(KFVS) - Gov. Jay Nixon declared a state of emergency in Missouri as heavy rain, flooding and flash flooding continue to impact large portions of the state.
The heavy rain already has led to flooding along many streams and rivers; at least one drowning has been reported in connection with the flooding in Missouri. More heavy rain is expected across the state in the next few days in connection with the remnants of tropical depression Bill.
Gov. Nixon has directed state emergency management personnel and the Missouri State Highway Patrol to take action to assist local communities and protect the public.
In addition to the Mississippi River, a number of smaller rivers and streams are expected to hit major flood stage including the Meramec River, the Bourbeuse River, the Cuivre River and Dardenne Creek.
Thousands of acres used for agriculture, especially along the Missouri and Mississippi rivers, are among the areas that have been impacted or are under threat from flooding.
The State Emergency Operations Center has been actively monitoring the storm system.
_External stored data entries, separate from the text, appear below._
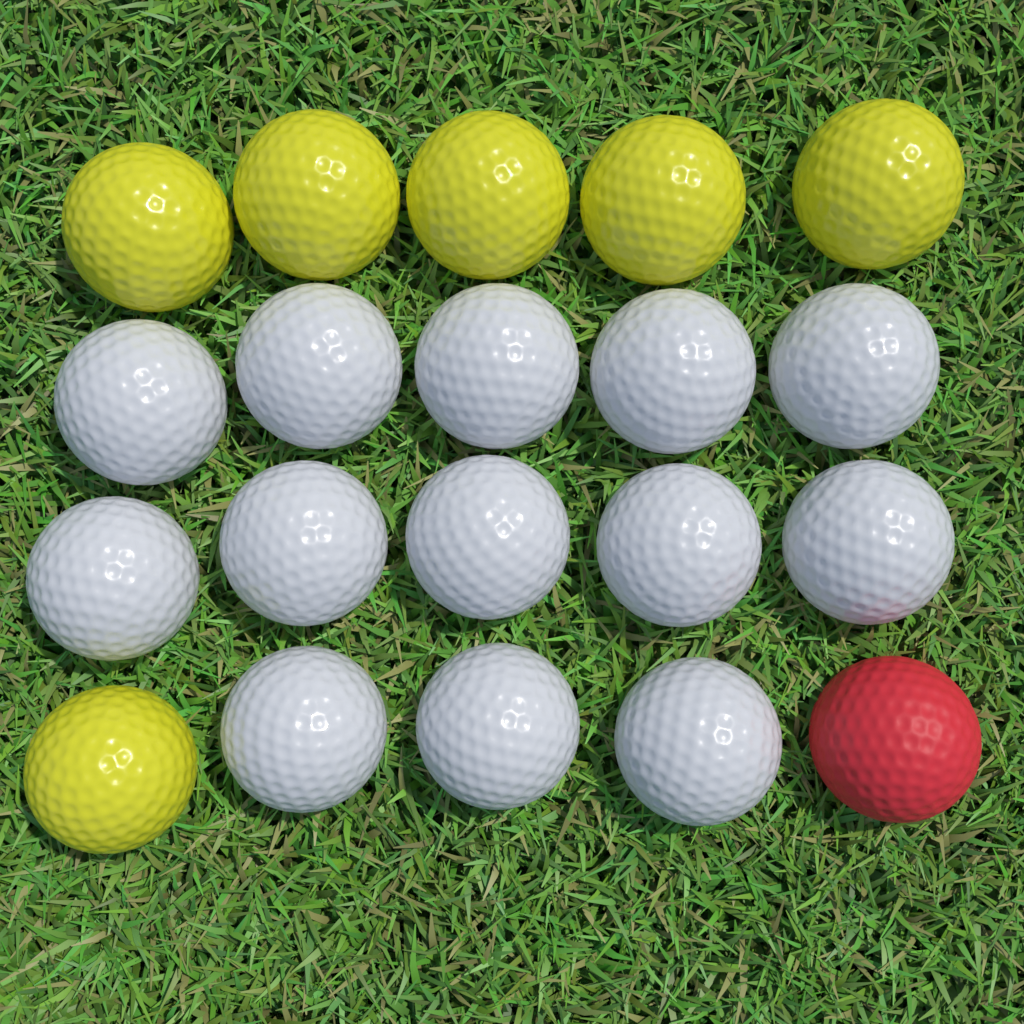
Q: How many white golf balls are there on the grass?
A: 13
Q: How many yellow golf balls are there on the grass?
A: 6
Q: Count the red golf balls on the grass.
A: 1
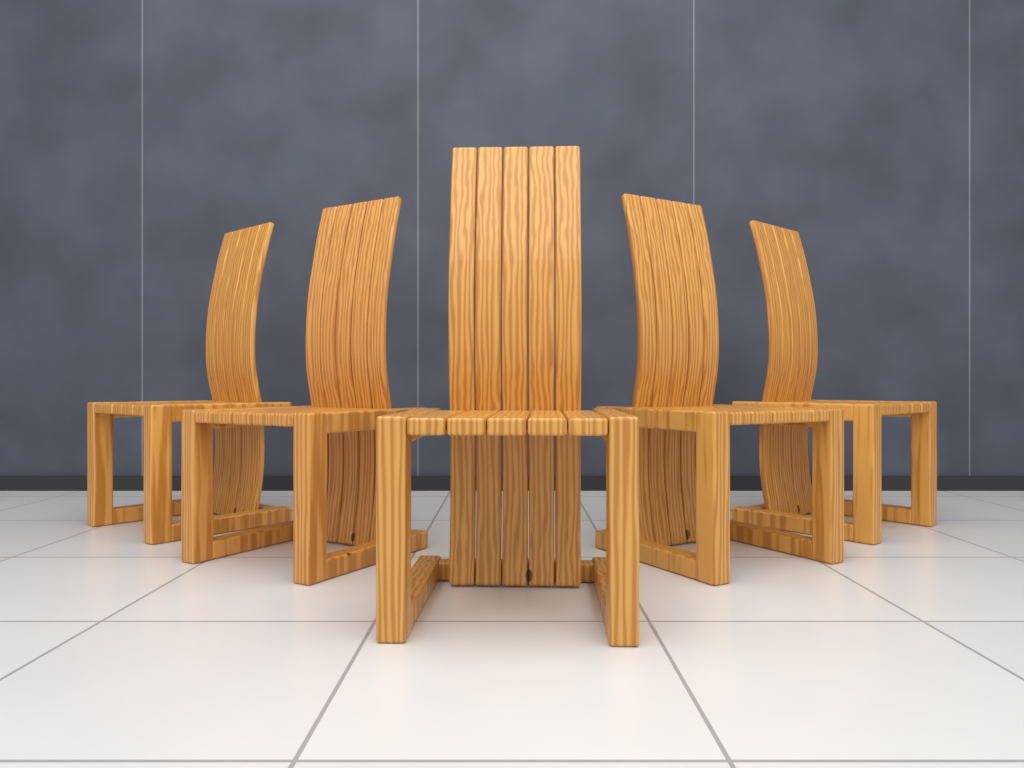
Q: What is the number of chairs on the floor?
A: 5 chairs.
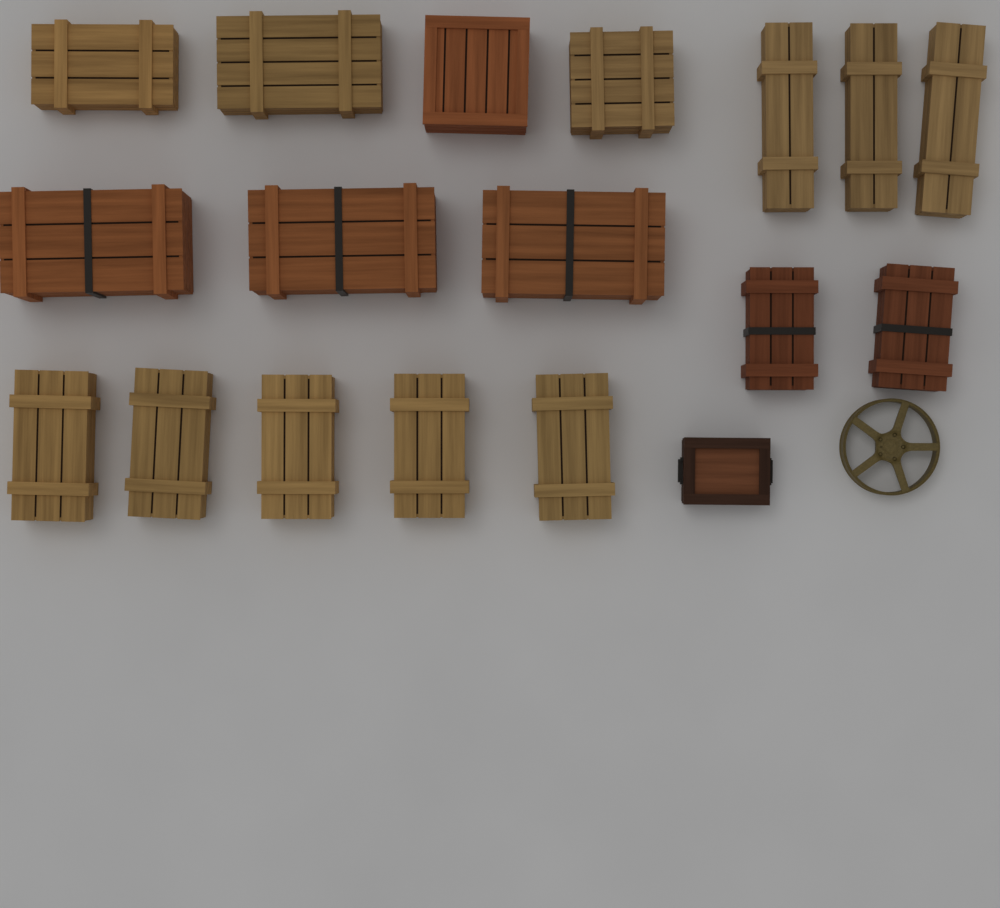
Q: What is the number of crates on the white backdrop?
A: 18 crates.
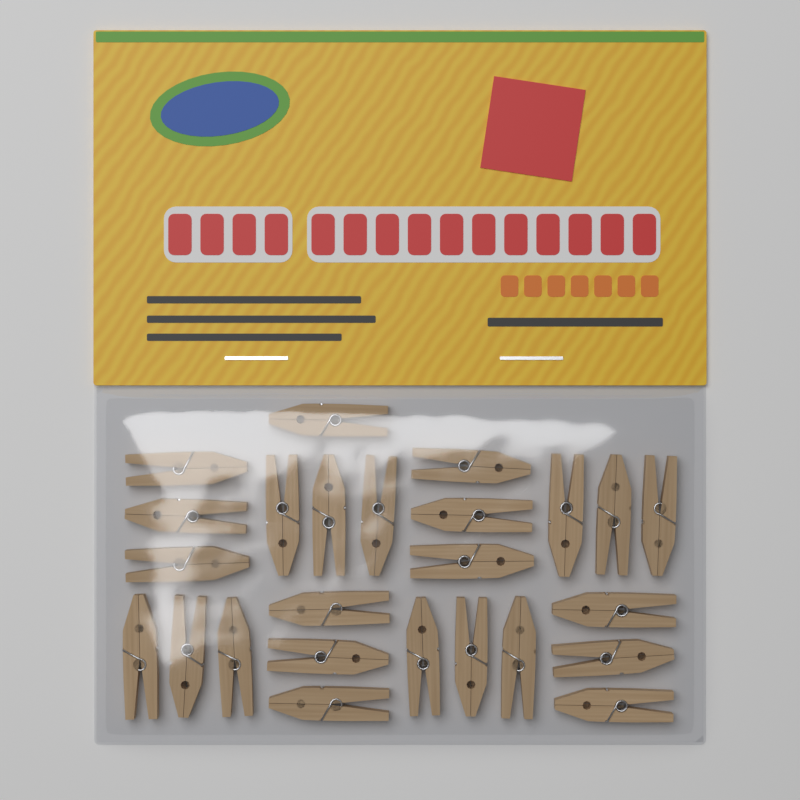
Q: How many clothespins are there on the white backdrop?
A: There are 25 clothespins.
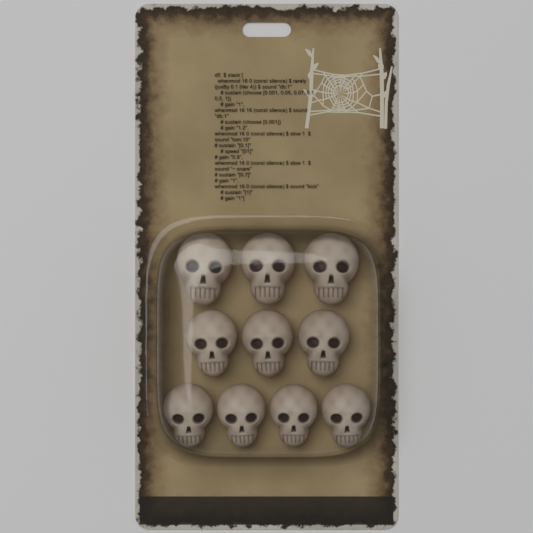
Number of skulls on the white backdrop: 10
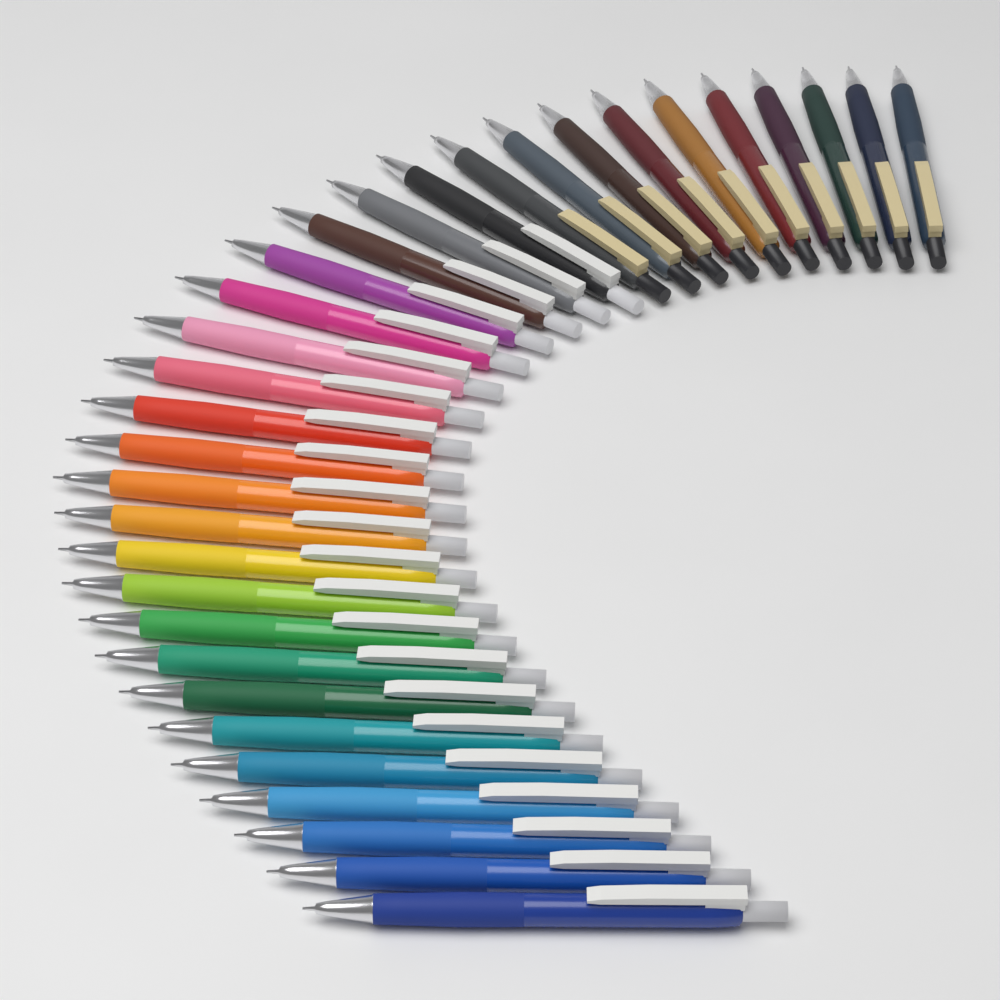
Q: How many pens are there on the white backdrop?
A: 32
Senior officials from the Missouri Department of Public Safety, Missouri National Guard, Missouri State Highway Patrol and the State Emergency Management Agency are monitoring the situation.
The Missouri State Emergency Operations Plan also has been activated, allowing state agencies to coordinate directly with local jurisdictions to provide emergency services.
Pay close attention to weather warnings and follow the safety instructions of local officials as the potential for additional dangerous flooding continues.
Remember these important safety tips on flooding and high water:
- Do not walk through moving water. Six inches of moving water can make you fall. If you have to walk in water, walk where the water is not moving. Use a stick to check the firmness of the ground in front of you.
- Do not drive into flooded areas. If floodwaters rise around your car, abandon the car and move to higher ground if you can do so safely. You and the vehicle can be quickly swept away. Six inches of water will reach the bottom of most passenger cars, causing loss of control and possible stalling.A foot of water will float many vehicles. Two feet of rushing water can carry away most vehicles, including sport utility vehicles and pick-ups. Even if the water appears shallow enough to cross, don't try it. Water hides dips in the road. Worse yet, there may be no road at all under the water. Flooding can scour away the entire road surface and a significant amount of ground beneath.